(Transcribed page contents)

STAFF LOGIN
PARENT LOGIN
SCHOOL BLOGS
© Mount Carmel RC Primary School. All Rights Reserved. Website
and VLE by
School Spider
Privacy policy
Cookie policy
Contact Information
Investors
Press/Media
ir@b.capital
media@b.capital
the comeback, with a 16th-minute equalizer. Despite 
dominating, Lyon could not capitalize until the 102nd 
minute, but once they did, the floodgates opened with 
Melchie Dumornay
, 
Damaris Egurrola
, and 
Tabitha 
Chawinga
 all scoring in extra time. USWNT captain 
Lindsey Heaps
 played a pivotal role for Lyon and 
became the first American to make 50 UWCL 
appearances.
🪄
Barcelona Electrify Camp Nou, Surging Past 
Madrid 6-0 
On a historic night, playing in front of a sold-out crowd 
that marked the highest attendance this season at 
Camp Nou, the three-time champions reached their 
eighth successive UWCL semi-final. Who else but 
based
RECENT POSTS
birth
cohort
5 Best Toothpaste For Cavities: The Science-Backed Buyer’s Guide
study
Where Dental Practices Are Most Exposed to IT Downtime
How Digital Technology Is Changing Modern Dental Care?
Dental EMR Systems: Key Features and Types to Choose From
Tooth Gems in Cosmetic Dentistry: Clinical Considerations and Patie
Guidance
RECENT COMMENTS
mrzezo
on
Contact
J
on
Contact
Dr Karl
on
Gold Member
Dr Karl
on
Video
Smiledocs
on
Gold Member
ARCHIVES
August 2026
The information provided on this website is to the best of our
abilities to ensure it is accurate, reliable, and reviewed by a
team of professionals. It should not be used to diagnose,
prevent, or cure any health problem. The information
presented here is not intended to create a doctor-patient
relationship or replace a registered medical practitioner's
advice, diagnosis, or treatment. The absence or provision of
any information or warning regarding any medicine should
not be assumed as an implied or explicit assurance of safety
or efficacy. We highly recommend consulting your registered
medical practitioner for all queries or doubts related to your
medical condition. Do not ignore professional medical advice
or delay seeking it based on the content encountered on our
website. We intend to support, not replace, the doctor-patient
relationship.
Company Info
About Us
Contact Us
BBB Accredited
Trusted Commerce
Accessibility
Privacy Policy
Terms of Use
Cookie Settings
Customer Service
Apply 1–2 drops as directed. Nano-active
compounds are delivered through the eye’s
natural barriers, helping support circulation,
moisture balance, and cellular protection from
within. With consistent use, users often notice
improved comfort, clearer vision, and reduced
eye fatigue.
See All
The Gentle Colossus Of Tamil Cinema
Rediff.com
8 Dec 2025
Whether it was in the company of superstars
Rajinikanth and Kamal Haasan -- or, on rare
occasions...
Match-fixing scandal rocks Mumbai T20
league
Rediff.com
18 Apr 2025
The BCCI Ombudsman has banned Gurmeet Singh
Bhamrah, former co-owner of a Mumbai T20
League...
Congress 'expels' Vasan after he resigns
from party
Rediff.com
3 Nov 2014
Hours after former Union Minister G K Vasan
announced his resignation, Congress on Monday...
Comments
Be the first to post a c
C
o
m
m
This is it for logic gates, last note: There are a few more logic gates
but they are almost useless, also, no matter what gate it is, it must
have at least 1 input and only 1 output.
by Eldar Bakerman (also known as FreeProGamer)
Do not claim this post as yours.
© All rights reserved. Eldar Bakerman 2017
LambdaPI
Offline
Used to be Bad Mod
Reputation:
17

### Exercise prompt
All of the data shown above should be printed exactly as given.

### Solution to this problem
STAFF LOGIN
PARENT LOGIN
SCHOOL BLOGS
© Mount Carmel RC Primary School. All Rights Reserved. Website
and VLE by
School Spider
Privacy policy
Cookie policy
Contact Information
Investors
Press/Media
ir@b.capital
media@b.capital
the comeback, with a 16th-minute equalizer. Despite 
dominating, Lyon could not capitalize until the 102nd 
minute, but once they did, the floodgates opened with 
Melchie Dumornay
, 
Damaris Egurrola
, and 
Tabitha 
Chawinga
 all scoring in extra time. USWNT captain 
Lindsey Heaps
 played a pivotal role for Lyon and 
became the first American to make 50 UWCL 
appearances.
🪄
Barcelona Electrify Camp Nou, Surging Past 
Madrid 6-0 
On a historic night, playing in front of a sold-out crowd 
that marked the highest attendance this season at 
Camp Nou, the three-time champions reached their 
eighth successive UWCL semi-final. Who else but 
based
RECENT POSTS
birth
cohort
5 Best Toothpaste For Cavities: The Science-Backed Buyer’s Guide
study
Where Dental Practices Are Most Exposed to IT Downtime
How Digital Technology Is Changing Modern Dental Care?
Dental EMR Systems: Key Features and Types to Choose From
Tooth Gems in Cosmetic Dentistry: Clinical Considerations and Patie
Guidance
RECENT COMMENTS
mrzezo
on
Contact
J
on
Contact
Dr Karl
on
Gold Member
Dr Karl
on
Video
Smiledocs
on
Gold Member
ARCHIVES
August 2026
The information provided on this website is to the best of our
abilities to ensure it is accurate, reliable, and reviewed by a
team of professionals. It should not be used to diagnose,
prevent, or cure any health problem. The information
presented here is not intended to create a doctor-patient
relationship or replace a registered medical practitioner's
advice, diagnosis, or treatment. The absence or provision of
any information or warning regarding any medicine should
not be assumed as an implied or explicit assurance of safety
or efficacy. We highly recommend consulting your registered
medical practitioner for all queries or doubts related to your
medical condition. Do not ignore professional medical advice
or delay seeking it based on the content encountered on our
website. We intend to support, not replace, the doctor-patient
relationship.
Company Info
About Us
Contact Us
BBB Accredited
Trusted Commerce
Accessibility
Privacy Policy
Terms of Use
Cookie Settings
Customer Service
Apply 1–2 drops as directed. Nano-active
compounds are delivered through the eye’s
natural barriers, helping support circulation,
moisture balance, and cellular protection from
within. With consistent use, users often notice
improved comfort, clearer vision, and reduced
eye fatigue.
See All
The Gentle Colossus Of Tamil Cinema
Rediff.com
8 Dec 2025
Whether it was in the company of superstars
Rajinikanth and Kamal Haasan -- or, on rare
occasions...
Match-fixing scandal rocks Mumbai T20
league
Rediff.com
18 Apr 2025
The BCCI Ombudsman has banned Gurmeet Singh
Bhamrah, former co-owner of a Mumbai T20
League...
Congress 'expels' Vasan after he resigns
from party
Rediff.com
3 Nov 2014
Hours after former Union Minister G K Vasan
announced his resignation, Congress on Monday...
Comments
Be the first to post a c
C
o
m
m
This is it for logic gates, last note: There are a few more logic gates
but they are almost useless, also, no matter what gate it is, it must
have at least 1 input and only 1 output.
by Eldar Bakerman (also known as FreeProGamer)
Do not claim this post as yours.
© All rights reserved. Eldar Bakerman 2017
LambdaPI
Offline
Used to be Bad Mod
Reputation:
17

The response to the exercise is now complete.